A year and a half since the first case of COVID-19 was discovered, the world is nowhere close to where it was in any sphere. Aviation is reeling under the pandemic slowdown.
A few governments bailed out their airlines while another few extended lines of credit or cheaper loans. Without any significant help, aviation in India is struggling. But come to think of it, the aviation industry has been struggling even before the pandemic.
A fast-paced vaccination and the possibility of opening up offer hope for airlines. In that context, the rise in fuel prices coupled with higher inflation and higher airport charges could not have come at a worse time for the industry.

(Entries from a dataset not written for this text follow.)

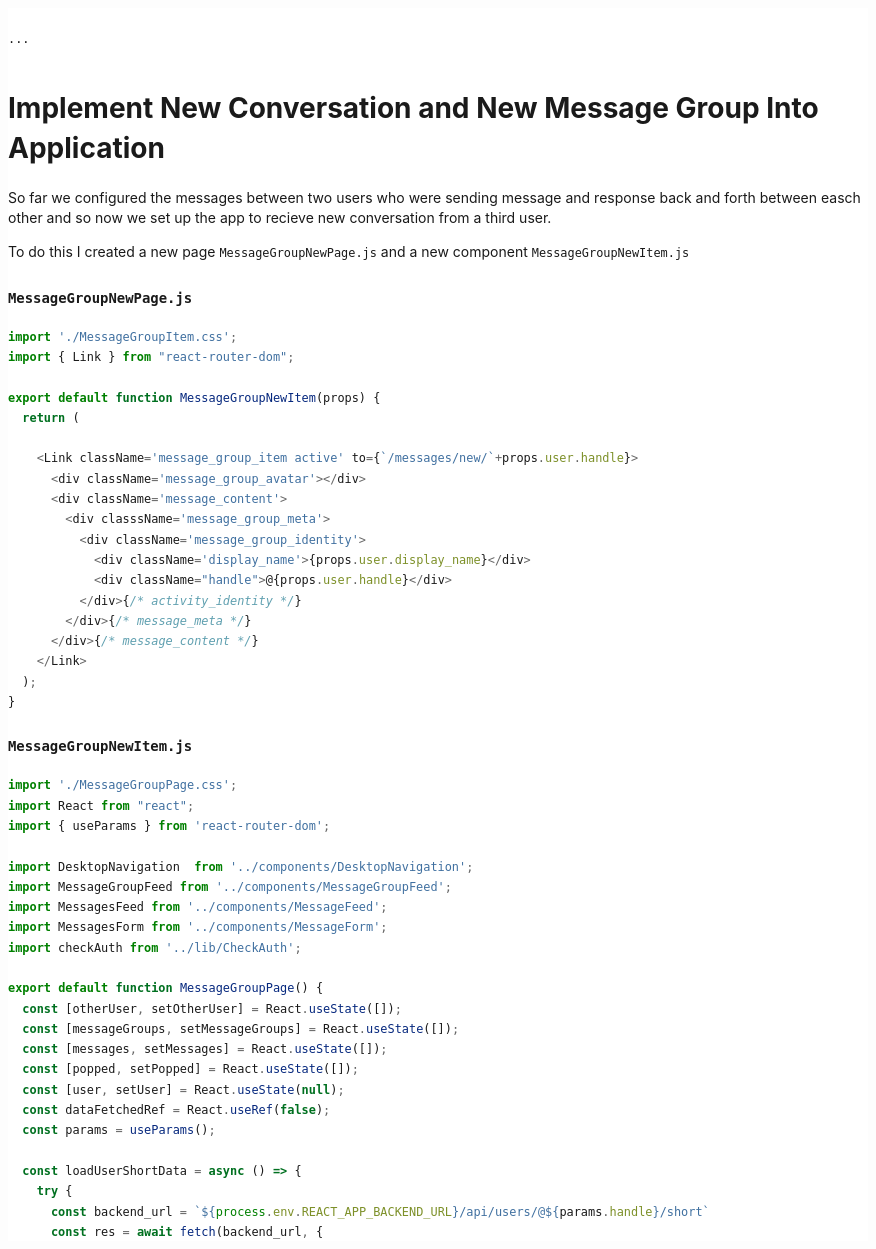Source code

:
 ```py

...
```

# Implement New Conversation and New Message Group Into Application

So far we configured the messages between two users who were sending message and response back and forth between easch other and so now we set up the app to recieve new conversation from a third user.

To do this I created a new page `MessageGroupNewPage.js` and a new component `MessageGroupNewItem.js`

### `MessageGroupNewPage.js`

```js
import './MessageGroupItem.css';
import { Link } from "react-router-dom";

export default function MessageGroupNewItem(props) {
  return (

    <Link className='message_group_item active' to={`/messages/new/`+props.user.handle}>
      <div className='message_group_avatar'></div>
      <div className='message_content'>
        <div classsName='message_group_meta'>
          <div className='message_group_identity'>
            <div className='display_name'>{props.user.display_name}</div>
            <div className="handle">@{props.user.handle}</div>
          </div>{/* activity_identity */}
        </div>{/* message_meta */}
      </div>{/* message_content */}
    </Link>
  );
}
```

### `MessageGroupNewItem.js`

```js
import './MessageGroupPage.css';
import React from "react";
import { useParams } from 'react-router-dom';

import DesktopNavigation  from '../components/DesktopNavigation';
import MessageGroupFeed from '../components/MessageGroupFeed';
import MessagesFeed from '../components/MessageFeed';
import MessagesForm from '../components/MessageForm';
import checkAuth from '../lib/CheckAuth';

export default function MessageGroupPage() {
  const [otherUser, setOtherUser] = React.useState([]);
  const [messageGroups, setMessageGroups] = React.useState([]);
  const [messages, setMessages] = React.useState([]);
  const [popped, setPopped] = React.useState([]);
  const [user, setUser] = React.useState(null);
  const dataFetchedRef = React.useRef(false);
  const params = useParams();

  const loadUserShortData = async () => {
    try {
      const backend_url = `${process.env.REACT_APP_BACKEND_URL}/api/users/@${params.handle}/short`
      const res = await fetch(backend_url, {
```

These are a huge setback for airlines, with the likelihood that the recovery will further be delayed.
Airlines have been upbeat that the pandemic will lead to passengers ditching the traditional hub and spoke model of airlines and look for direct flights to avoid mixing with more crowds at hubs and changing flights.
Vistara, the TATA-SIA joint venture, had applied for permission to fly non-stop to the United States and holds permission to fly post-September 1. Likewise, IndiGo, India’s largest carrier by fleet and domestic market share, is betting on narrowbody long-haul aircraft to fly to places within the 7- hour radius from India as part of its expansion ambitions.
Globally, all airlines are betting big on non-stops and airlines have focused on retiring larger and four-engined aircraft. The last few years have seen a massive expansion of services between India and the United States. Air Canada returned to India.